(Collected data)
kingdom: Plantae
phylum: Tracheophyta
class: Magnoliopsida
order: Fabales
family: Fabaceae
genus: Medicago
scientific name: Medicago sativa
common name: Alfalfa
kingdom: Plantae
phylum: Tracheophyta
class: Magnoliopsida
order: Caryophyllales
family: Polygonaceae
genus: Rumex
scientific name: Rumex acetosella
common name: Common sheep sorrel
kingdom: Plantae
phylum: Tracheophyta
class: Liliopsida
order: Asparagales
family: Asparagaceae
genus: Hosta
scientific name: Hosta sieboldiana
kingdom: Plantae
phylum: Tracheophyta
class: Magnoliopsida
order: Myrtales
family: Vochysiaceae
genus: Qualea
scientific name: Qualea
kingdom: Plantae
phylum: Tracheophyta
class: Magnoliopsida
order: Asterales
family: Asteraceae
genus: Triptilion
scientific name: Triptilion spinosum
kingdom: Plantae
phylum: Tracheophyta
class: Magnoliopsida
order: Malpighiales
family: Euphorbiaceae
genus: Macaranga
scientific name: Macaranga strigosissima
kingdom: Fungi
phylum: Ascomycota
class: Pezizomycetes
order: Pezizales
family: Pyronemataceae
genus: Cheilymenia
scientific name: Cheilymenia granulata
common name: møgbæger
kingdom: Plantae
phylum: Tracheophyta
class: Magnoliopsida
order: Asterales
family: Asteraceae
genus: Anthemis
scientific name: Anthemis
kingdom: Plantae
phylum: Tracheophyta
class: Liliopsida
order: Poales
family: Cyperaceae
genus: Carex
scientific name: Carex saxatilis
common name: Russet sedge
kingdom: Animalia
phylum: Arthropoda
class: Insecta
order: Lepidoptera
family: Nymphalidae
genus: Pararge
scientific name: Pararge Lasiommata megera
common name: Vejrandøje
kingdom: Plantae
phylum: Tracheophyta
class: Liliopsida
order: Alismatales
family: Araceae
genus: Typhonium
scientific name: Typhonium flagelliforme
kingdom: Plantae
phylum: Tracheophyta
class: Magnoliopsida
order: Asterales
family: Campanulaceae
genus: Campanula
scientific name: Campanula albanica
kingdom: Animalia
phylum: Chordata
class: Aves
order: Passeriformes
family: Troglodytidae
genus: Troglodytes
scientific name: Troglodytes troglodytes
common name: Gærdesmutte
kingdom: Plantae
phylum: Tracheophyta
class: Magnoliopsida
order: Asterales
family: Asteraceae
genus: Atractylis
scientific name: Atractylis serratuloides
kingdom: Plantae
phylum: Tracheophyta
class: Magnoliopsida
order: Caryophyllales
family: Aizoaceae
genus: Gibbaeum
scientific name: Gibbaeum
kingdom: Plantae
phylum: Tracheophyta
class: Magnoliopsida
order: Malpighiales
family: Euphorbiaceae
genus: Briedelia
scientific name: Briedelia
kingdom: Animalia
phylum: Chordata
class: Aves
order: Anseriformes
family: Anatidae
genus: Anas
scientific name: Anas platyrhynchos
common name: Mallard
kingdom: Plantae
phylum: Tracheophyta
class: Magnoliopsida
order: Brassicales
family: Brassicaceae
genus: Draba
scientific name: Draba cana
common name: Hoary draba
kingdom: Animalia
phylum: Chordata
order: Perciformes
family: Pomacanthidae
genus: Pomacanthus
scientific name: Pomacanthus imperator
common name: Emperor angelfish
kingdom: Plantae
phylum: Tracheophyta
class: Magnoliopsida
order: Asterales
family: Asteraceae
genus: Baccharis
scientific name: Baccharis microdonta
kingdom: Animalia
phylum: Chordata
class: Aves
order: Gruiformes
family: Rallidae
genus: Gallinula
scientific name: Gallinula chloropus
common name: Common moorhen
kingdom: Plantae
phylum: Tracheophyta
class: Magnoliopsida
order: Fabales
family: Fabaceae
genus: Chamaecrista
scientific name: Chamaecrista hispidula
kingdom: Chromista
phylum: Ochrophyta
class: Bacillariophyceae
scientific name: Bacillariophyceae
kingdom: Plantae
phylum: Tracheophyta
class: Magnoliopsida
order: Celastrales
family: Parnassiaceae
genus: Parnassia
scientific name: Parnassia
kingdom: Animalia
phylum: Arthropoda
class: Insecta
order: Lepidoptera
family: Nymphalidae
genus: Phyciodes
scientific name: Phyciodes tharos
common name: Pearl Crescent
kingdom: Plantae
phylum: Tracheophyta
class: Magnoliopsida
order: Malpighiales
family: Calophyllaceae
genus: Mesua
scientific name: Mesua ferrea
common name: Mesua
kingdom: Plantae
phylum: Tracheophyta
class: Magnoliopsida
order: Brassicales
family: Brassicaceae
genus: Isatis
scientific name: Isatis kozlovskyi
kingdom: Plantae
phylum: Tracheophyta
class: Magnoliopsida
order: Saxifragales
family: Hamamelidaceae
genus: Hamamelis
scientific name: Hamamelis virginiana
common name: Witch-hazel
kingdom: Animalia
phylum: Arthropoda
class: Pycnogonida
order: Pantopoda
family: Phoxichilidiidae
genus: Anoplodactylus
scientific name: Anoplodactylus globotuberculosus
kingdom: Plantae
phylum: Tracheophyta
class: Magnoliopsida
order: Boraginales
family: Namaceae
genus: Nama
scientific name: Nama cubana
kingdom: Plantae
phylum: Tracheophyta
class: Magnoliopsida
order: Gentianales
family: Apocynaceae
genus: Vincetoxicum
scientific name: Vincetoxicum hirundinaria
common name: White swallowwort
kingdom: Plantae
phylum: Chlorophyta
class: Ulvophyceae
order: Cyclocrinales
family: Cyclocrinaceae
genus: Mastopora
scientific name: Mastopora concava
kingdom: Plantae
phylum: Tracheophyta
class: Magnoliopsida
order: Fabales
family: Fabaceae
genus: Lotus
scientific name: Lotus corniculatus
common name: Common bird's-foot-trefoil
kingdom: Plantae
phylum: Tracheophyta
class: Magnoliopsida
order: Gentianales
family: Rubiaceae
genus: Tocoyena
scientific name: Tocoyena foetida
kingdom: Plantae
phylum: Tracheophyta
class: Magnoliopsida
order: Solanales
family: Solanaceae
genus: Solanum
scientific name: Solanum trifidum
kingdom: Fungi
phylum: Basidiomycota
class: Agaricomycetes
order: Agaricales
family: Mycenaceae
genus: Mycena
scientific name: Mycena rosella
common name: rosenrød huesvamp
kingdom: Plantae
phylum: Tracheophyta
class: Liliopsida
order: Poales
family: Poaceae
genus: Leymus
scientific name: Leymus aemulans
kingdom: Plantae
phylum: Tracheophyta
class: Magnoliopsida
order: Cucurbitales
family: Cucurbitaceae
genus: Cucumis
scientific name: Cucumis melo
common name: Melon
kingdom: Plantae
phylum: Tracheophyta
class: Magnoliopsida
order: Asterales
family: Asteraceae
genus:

## [EXERCISE PROMPT]
Can you rewrite all the records above with "common name" replaced by "vernacular name" and everything else left unchanged?

## [FINISHED ANSWER]
kingdom: Plantae
phylum: Tracheophyta
class: Magnoliopsida
order: Fabales
family: Fabaceae
genus: Medicago
scientific name: Medicago sativa
vernacular name: Alfalfa
kingdom: Plantae
phylum: Tracheophyta
class: Magnoliopsida
order: Caryophyllales
family: Polygonaceae
genus: Rumex
scientific name: Rumex acetosella
vernacular name: Common sheep sorrel
kingdom: Plantae
phylum: Tracheophyta
class: Liliopsida
order: Asparagales
family: Asparagaceae
genus: Hosta
scientific name: Hosta sieboldiana
kingdom: Plantae
phylum: Tracheophyta
class: Magnoliopsida
order: Myrtales
family: Vochysiaceae
genus: Qualea
scientific name: Qualea
kingdom: Plantae
phylum: Tracheophyta
class: Magnoliopsida
order: Asterales
family: Asteraceae
genus: Triptilion
scientific name: Triptilion spinosum
kingdom: Plantae
phylum: Tracheophyta
class: Magnoliopsida
order: Malpighiales
family: Euphorbiaceae
genus: Macaranga
scientific name: Macaranga strigosissima
kingdom: Fungi
phylum: Ascomycota
class: Pezizomycetes
order: Pezizales
family: Pyronemataceae
genus: Cheilymenia
scientific name: Cheilymenia granulata
vernacular name: møgbæger
kingdom: Plantae
phylum: Tracheophyta
class: Magnoliopsida
order: Asterales
family: Asteraceae
genus: Anthemis
scientific name: Anthemis
kingdom: Plantae
phylum: Tracheophyta
class: Liliopsida
order: Poales
family: Cyperaceae
genus: Carex
scientific name: Carex saxatilis
vernacular name: Russet sedge
kingdom: Animalia
phylum: Arthropoda
class: Insecta
order: Lepidoptera
family: Nymphalidae
genus: Pararge
scientific name: Pararge Lasiommata megera
vernacular name: Vejrandøje
kingdom: Plantae
phylum: Tracheophyta
class: Liliopsida
order: Alismatales
family: Araceae
genus: Typhonium
scientific name: Typhonium flagelliforme
kingdom: Plantae
phylum: Tracheophyta
class: Magnoliopsida
order: Asterales
family: Campanulaceae
genus: Campanula
scientific name: Campanula albanica
kingdom: Animalia
phylum: Chordata
class: Aves
order: Passeriformes
family: Troglodytidae
genus: Troglodytes
scientific name: Troglodytes troglodytes
vernacular name: Gærdesmutte
kingdom: Plantae
phylum: Tracheophyta
class: Magnoliopsida
order: Asterales
family: Asteraceae
genus: Atractylis
scientific name: Atractylis serratuloides
kingdom: Plantae
phylum: Tracheophyta
class: Magnoliopsida
order: Caryophyllales
family: Aizoaceae
genus: Gibbaeum
scientific name: Gibbaeum
kingdom: Plantae
phylum: Tracheophyta
class: Magnoliopsida
order: Malpighiales
family: Euphorbiaceae
genus: Briedelia
scientific name: Briedelia
kingdom: Animalia
phylum: Chordata
class: Aves
order: Anseriformes
family: Anatidae
genus: Anas
scientific name: Anas platyrhynchos
vernacular name: Mallard
kingdom: Plantae
phylum: Tracheophyta
class: Magnoliopsida
order: Brassicales
family: Brassicaceae
genus: Draba
scientific name: Draba cana
vernacular name: Hoary draba
kingdom: Animalia
phylum: Chordata
order: Perciformes
family: Pomacanthidae
genus: Pomacanthus
scientific name: Pomacanthus imperator
vernacular name: Emperor angelfish
kingdom: Plantae
phylum: Tracheophyta
class: Magnoliopsida
order: Asterales
family: Asteraceae
genus: Baccharis
scientific name: Baccharis microdonta
kingdom: Animalia
phylum: Chordata
class: Aves
order: Gruiformes
family: Rallidae
genus: Gallinula
scientific name: Gallinula chloropus
vernacular name: Common moorhen
kingdom: Plantae
phylum: Tracheophyta
class: Magnoliopsida
order: Fabales
family: Fabaceae
genus: Chamaecrista
scientific name: Chamaecrista hispidula
kingdom: Chromista
phylum: Ochrophyta
class: Bacillariophyceae
scientific name: Bacillariophyceae
kingdom: Plantae
phylum: Tracheophyta
class: Magnoliopsida
order: Celastrales
family: Parnassiaceae
genus: Parnassia
scientific name: Parnassia
kingdom: Animalia
phylum: Arthropoda
class: Insecta
order: Lepidoptera
family: Nymphalidae
genus: Phyciodes
scientific name: Phyciodes tharos
vernacular name: Pearl Crescent
kingdom: Plantae
phylum: Tracheophyta
class: Magnoliopsida
order: Malpighiales
family: Calophyllaceae
genus: Mesua
scientific name: Mesua ferrea
vernacular name: Mesua
kingdom: Plantae
phylum: Tracheophyta
class: Magnoliopsida
order: Brassicales
family: Brassicaceae
genus: Isatis
scientific name: Isatis kozlovskyi
kingdom: Plantae
phylum: Tracheophyta
class: Magnoliopsida
order: Saxifragales
family: Hamamelidaceae
genus: Hamamelis
scientific name: Hamamelis virginiana
vernacular name: Witch-hazel
kingdom: Animalia
phylum: Arthropoda
class: Pycnogonida
order: Pantopoda
family: Phoxichilidiidae
genus: Anoplodactylus
scientific name: Anoplodactylus globotuberculosus
kingdom: Plantae
phylum: Tracheophyta
class: Magnoliopsida
order: Boraginales
family: Namaceae
genus: Nama
scientific name: Nama cubana
kingdom: Plantae
phylum: Tracheophyta
class: Magnoliopsida
order: Gentianales
family: Apocynaceae
genus: Vincetoxicum
scientific name: Vincetoxicum hirundinaria
vernacular name: White swallowwort
kingdom: Plantae
phylum: Chlorophyta
class: Ulvophyceae
order: Cyclocrinales
family: Cyclocrinaceae
genus: Mastopora
scientific name: Mastopora concava
kingdom: Plantae
phylum: Tracheophyta
class: Magnoliopsida
order: Fabales
family: Fabaceae
genus: Lotus
scientific name: Lotus corniculatus
vernacular name: Common bird's-foot-trefoil
kingdom: Plantae
phylum: Tracheophyta
class: Magnoliopsida
order: Gentianales
family: Rubiaceae
genus: Tocoyena
scientific name: Tocoyena foetida
kingdom: Plantae
phylum: Tracheophyta
class: Magnoliopsida
order: Solanales
family: Solanaceae
genus: Solanum
scientific name: Solanum trifidum
kingdom: Fungi
phylum: Basidiomycota
class: Agaricomycetes
order: Agaricales
family: Mycenaceae
genus: Mycena
scientific name: Mycena rosella
vernacular name: rosenrød huesvamp
kingdom: Plantae
phylum: Tracheophyta
class: Liliopsida
order: Poales
family: Poaceae
genus: Leymus
scientific name: Leymus aemulans
kingdom: Plantae
phylum: Tracheophyta
class: Magnoliopsida
order: Cucurbitales
family: Cucurbitaceae
genus: Cucumis
scientific name: Cucumis melo
vernacular name: Melon
kingdom: Plantae
phylum: Tracheophyta
class: Magnoliopsida
order: Asterales
family: Asteraceae
genus:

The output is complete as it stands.